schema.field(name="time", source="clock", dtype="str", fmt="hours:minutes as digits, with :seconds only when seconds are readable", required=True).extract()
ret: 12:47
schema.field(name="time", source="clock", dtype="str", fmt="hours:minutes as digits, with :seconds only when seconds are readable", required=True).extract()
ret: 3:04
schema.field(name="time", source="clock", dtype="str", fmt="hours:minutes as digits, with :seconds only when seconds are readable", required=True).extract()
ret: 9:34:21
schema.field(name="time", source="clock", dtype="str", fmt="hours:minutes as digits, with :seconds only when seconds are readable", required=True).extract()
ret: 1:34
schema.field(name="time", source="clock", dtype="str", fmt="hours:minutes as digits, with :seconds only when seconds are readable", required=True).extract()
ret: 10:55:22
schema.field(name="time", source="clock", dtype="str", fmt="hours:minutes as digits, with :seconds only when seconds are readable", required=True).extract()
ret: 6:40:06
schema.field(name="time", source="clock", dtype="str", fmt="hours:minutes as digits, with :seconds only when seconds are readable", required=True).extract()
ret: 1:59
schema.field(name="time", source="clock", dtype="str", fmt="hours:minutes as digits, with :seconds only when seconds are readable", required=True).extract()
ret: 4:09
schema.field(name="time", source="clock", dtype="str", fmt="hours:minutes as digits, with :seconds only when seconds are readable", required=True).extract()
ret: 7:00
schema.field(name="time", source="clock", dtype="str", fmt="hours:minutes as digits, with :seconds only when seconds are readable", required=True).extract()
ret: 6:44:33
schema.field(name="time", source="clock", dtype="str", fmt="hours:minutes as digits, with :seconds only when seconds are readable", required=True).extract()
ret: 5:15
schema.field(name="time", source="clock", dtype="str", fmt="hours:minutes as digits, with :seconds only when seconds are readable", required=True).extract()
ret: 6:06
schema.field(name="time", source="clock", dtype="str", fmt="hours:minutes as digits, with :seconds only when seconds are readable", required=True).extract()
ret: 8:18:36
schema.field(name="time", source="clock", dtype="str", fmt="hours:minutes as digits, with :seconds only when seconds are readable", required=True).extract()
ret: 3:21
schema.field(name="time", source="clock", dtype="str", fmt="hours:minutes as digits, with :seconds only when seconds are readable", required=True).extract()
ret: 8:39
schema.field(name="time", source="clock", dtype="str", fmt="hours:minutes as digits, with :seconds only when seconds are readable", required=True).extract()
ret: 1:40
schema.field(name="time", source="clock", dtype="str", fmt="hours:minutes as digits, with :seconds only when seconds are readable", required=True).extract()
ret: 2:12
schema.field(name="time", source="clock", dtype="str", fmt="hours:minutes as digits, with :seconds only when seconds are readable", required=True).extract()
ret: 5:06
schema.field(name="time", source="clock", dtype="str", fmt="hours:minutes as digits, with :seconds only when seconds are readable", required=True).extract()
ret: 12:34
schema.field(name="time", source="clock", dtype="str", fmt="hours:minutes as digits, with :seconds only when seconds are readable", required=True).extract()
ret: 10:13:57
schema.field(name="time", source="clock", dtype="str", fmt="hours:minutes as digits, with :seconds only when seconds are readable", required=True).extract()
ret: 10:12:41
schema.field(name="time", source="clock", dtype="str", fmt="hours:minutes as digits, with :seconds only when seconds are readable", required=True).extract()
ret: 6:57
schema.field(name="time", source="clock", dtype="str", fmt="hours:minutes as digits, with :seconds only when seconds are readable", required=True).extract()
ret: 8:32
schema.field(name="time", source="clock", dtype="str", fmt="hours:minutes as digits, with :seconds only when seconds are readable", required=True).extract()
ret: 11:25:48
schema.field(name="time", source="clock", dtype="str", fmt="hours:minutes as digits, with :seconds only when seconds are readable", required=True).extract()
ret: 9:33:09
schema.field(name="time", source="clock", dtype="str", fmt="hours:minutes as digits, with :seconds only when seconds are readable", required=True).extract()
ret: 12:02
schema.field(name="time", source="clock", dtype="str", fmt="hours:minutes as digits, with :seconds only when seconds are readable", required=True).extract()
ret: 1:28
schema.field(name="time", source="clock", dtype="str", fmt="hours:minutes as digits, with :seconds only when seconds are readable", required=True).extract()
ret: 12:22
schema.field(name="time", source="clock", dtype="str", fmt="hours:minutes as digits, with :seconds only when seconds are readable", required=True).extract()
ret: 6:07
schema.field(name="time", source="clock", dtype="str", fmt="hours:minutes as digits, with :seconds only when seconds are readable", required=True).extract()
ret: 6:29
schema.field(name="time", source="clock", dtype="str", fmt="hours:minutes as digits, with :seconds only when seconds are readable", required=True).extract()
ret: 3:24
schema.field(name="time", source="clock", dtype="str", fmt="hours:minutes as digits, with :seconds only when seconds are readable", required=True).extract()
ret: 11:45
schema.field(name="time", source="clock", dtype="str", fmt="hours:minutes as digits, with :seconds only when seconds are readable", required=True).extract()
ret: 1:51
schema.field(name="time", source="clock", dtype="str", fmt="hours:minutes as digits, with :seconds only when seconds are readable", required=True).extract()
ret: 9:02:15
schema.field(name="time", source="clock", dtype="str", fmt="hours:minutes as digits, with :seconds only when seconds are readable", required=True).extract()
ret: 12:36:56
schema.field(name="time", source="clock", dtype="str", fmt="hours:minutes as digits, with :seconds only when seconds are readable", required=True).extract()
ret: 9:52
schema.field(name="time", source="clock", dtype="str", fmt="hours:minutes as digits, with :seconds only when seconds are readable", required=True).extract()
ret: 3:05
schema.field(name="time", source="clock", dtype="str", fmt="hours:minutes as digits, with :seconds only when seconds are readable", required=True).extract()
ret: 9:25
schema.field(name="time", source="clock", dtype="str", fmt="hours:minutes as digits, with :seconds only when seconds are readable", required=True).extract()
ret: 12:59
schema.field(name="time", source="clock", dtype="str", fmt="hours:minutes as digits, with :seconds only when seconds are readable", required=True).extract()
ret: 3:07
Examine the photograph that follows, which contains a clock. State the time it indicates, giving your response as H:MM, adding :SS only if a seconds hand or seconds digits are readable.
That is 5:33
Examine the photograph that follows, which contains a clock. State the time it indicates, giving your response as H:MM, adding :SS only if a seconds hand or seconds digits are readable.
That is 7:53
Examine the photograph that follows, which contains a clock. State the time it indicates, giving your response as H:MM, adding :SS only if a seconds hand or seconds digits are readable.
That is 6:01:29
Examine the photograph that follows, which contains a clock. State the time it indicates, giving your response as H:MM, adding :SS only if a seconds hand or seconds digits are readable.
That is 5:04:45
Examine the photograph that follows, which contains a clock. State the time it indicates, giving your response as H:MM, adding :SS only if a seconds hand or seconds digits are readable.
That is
== == ==
The request:
Copy the records word for word, from their first line through the line containing "ret: 10:55:22", including both of those lines.

Exercise result:
schema.field(name="time", source="clock", dtype="str", fmt="hours:minutes as digits, with :seconds only when seconds are readable", required=True).extract()
ret: 12:47
schema.field(name="time", source="clock", dtype="str", fmt="hours:minutes as digits, with :seconds only when seconds are readable", required=True).extract()
ret: 3:04
schema.field(name="time", source="clock", dtype="str", fmt="hours:minutes as digits, with :seconds only when seconds are readable", required=True).extract()
ret: 9:34:21
schema.field(name="time", source="clock", dtype="str", fmt="hours:minutes as digits, with :seconds only when seconds are readable", required=True).extract()
ret: 1:34
schema.field(name="time", source="clock", dtype="str", fmt="hours:minutes as digits, with :seconds only when seconds are readable", required=True).extract()
ret: 10:55:22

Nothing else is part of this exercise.